After soaking, the metal will look greyish which will wipe off with VERY light wiping (Big 45) / sanding.
Use a couple of types of de-greasers to get bare dry metal after stripping.
Heat the gun with a hair dryer until you get tired of that, then apply Vans with a new clean toothbrush.
Toothbrush will not introduce any unwanted chemicals / blotching to mess up the bluing reaction.
Brush Vans on repeatedly until you get it as dark as you want.
Vans will give an even bluing if you are patient and persistent.

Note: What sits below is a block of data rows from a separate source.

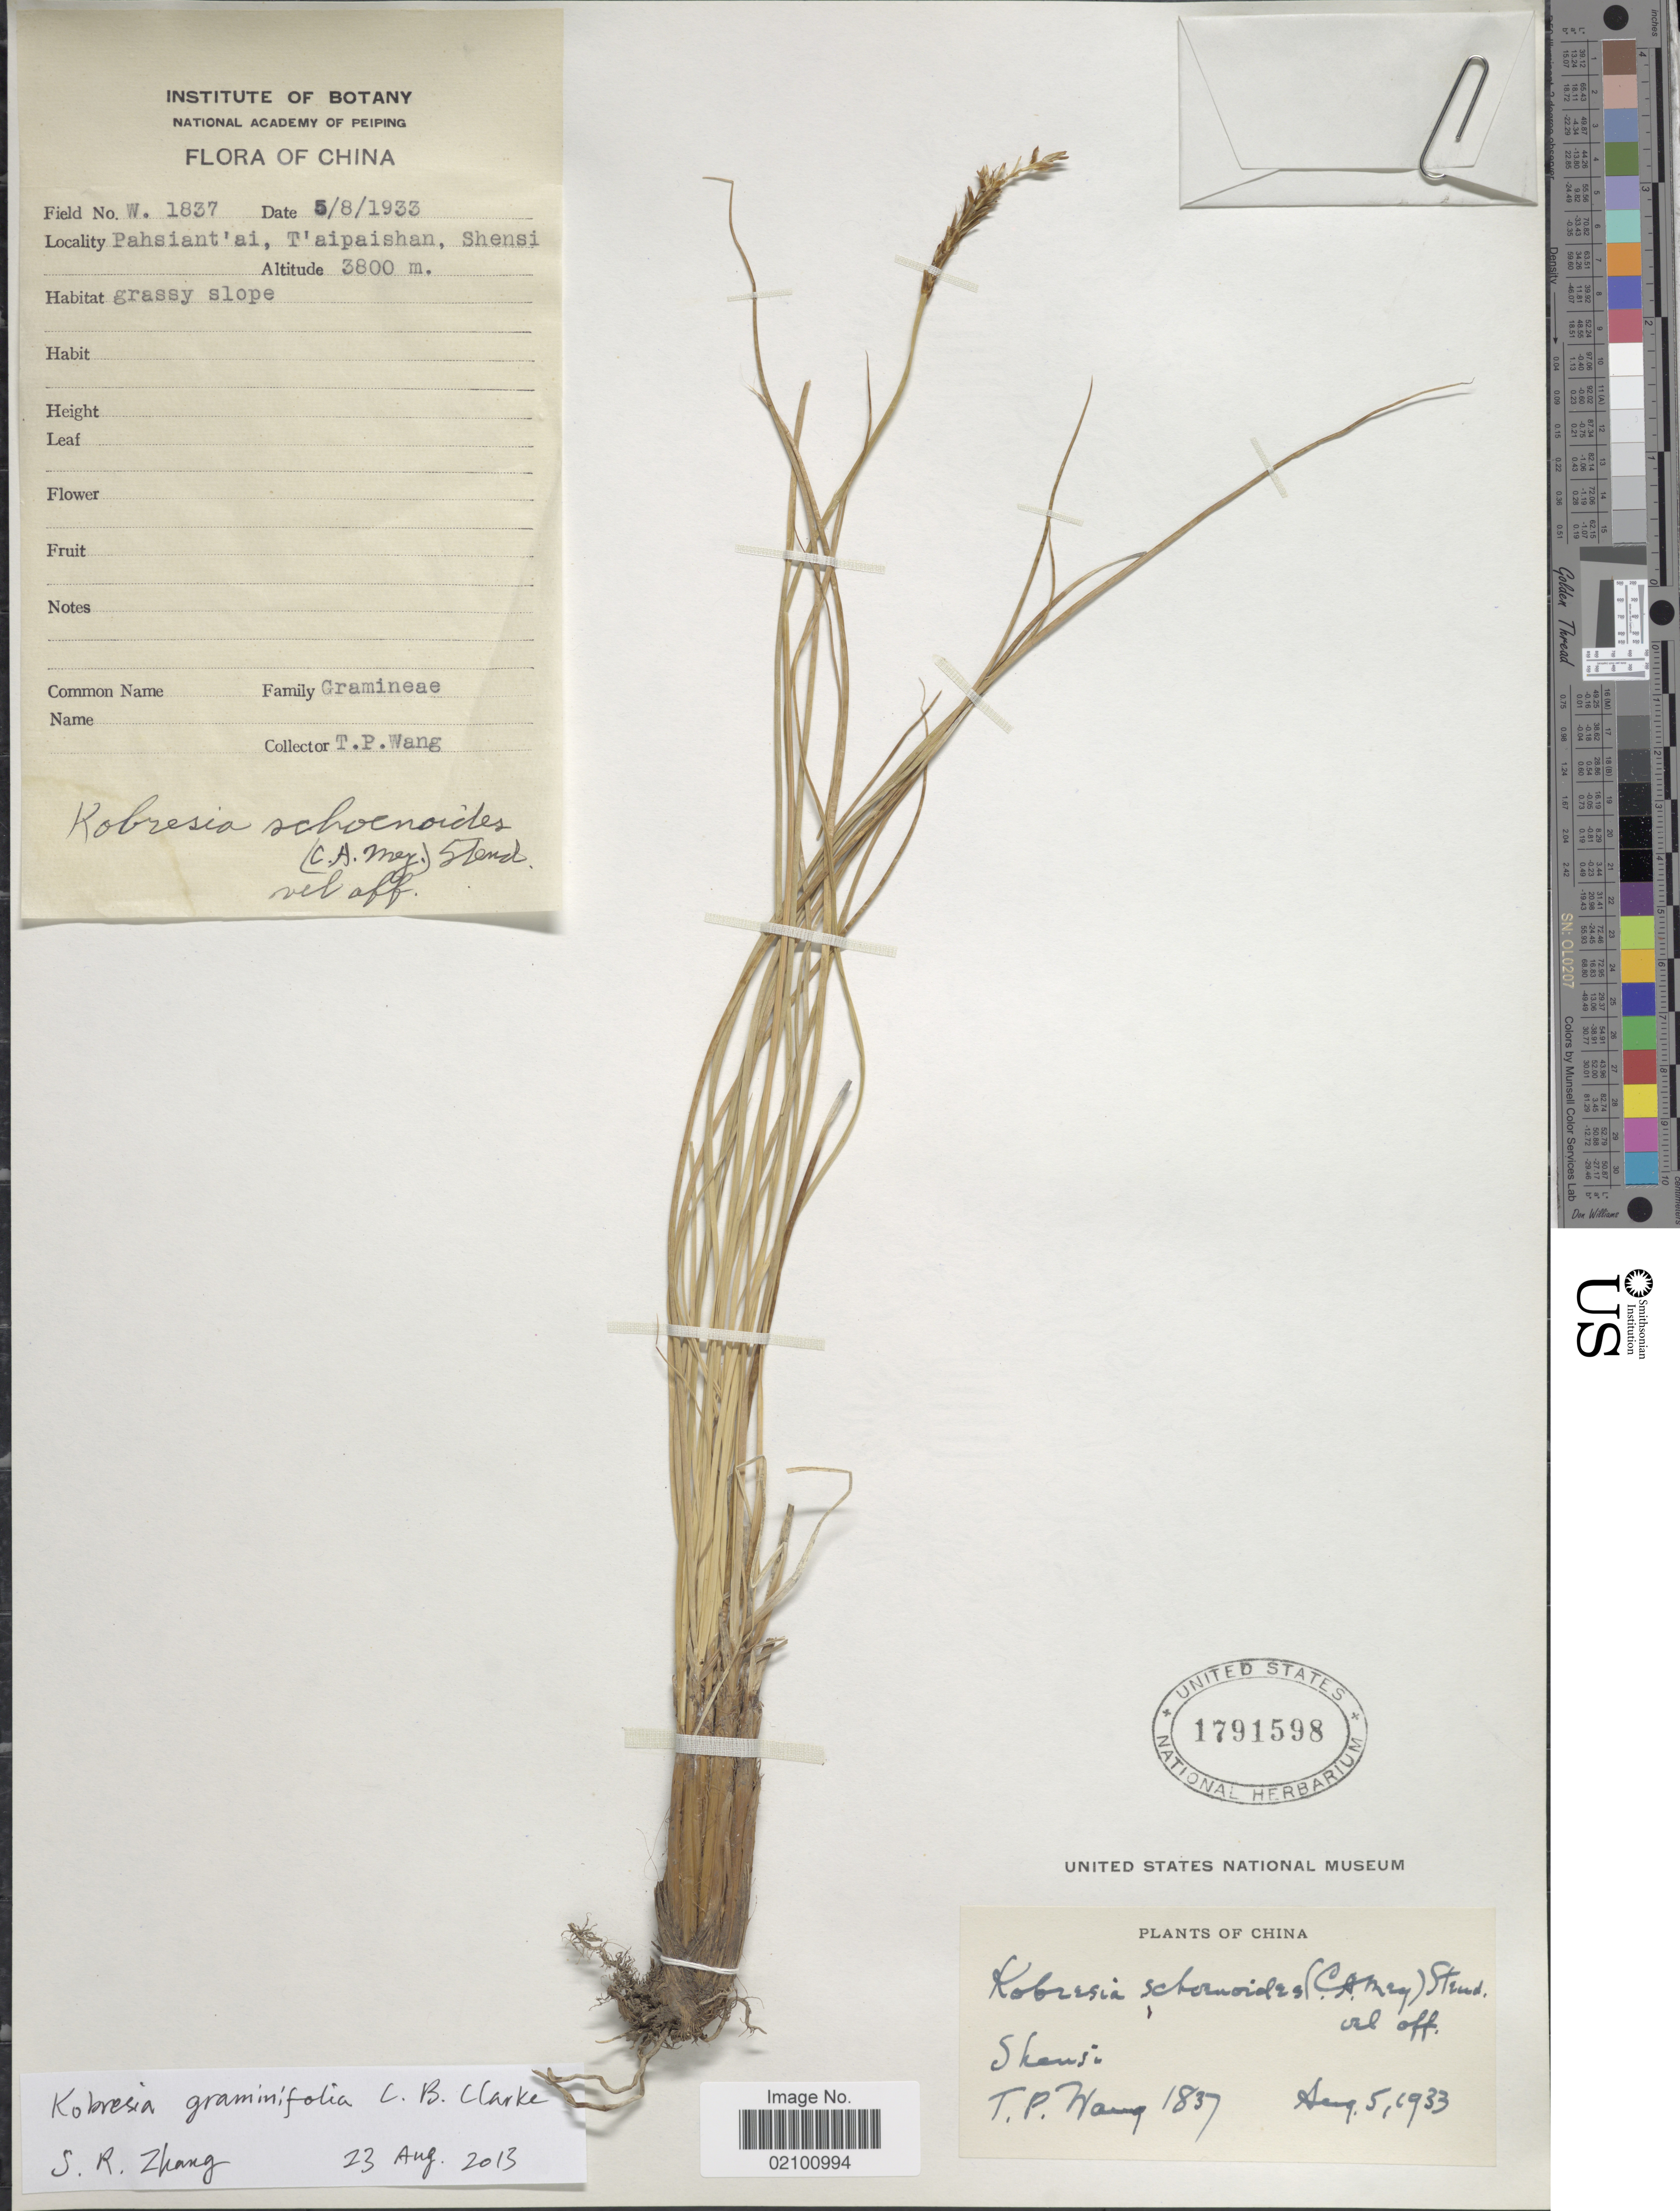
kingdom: Plantae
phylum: Tracheophyta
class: Liliopsida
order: Poales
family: Cyperaceae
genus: Carex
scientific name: Carex hughii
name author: S.R. Zhang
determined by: Strong, M. T., (US), Smithsonian Institution - National Museum of Natural History (UNITED STATES)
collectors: T. Wang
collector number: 1837/W1837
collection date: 1933-08-05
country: China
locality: S. Kansi, Pahsiant'ai, T'aipaishan, Shensi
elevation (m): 3800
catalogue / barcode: US 1791598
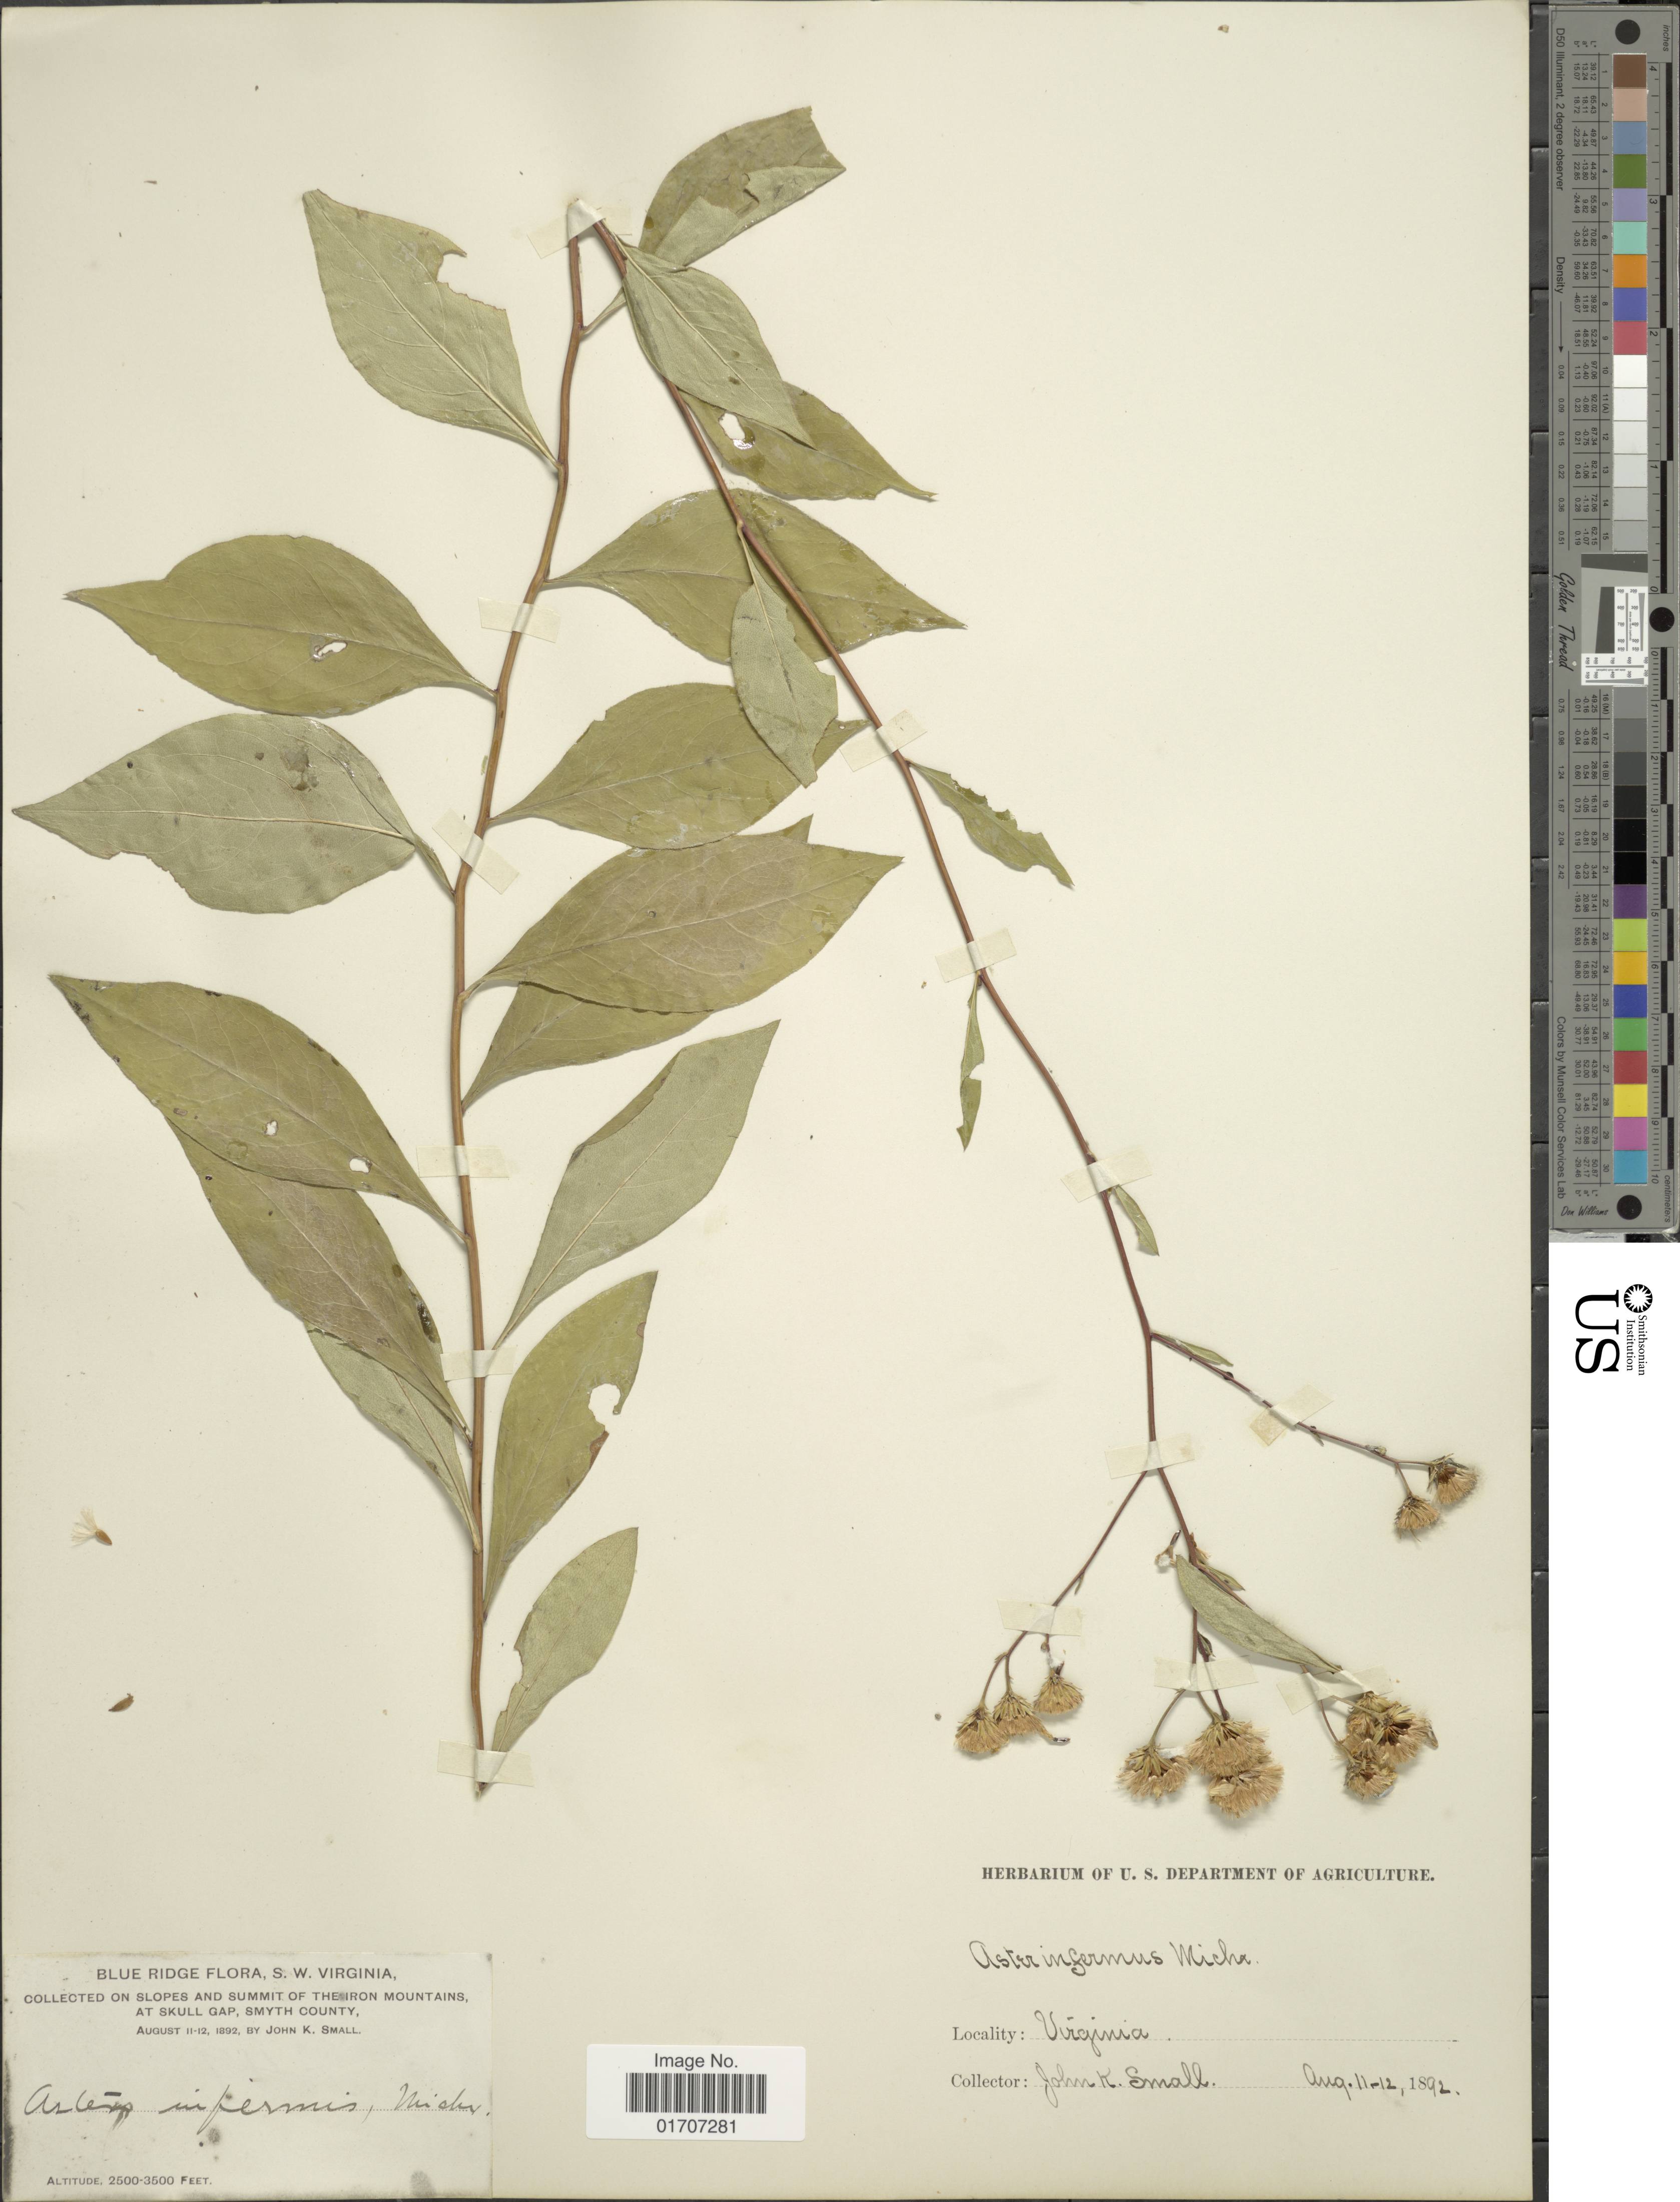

Then hit the gun with oil to stop the bluing reaction. Good luck!

Don
 
#23 ·
Thank you. It is soaking right now and after a bit more than a day a lot of the surface rust is gone, but a lot remains in what look like scratches. There's no warning on the bottle or in the many good suggestions here about soaking for too long, so I'm going to just leave it alone for a few days and we'll see what happens.

It does now show "C. LANGBEIN NEW YORK" in two lines on both sides. My dad's name and the date are engraved on one side of the handle. The metal around the Langbein engraving is very grey and dull looking. Theorizing that it is a plated piece, and the rust attacked the metal underneath where the plating was thin, where it was engraved or scratched.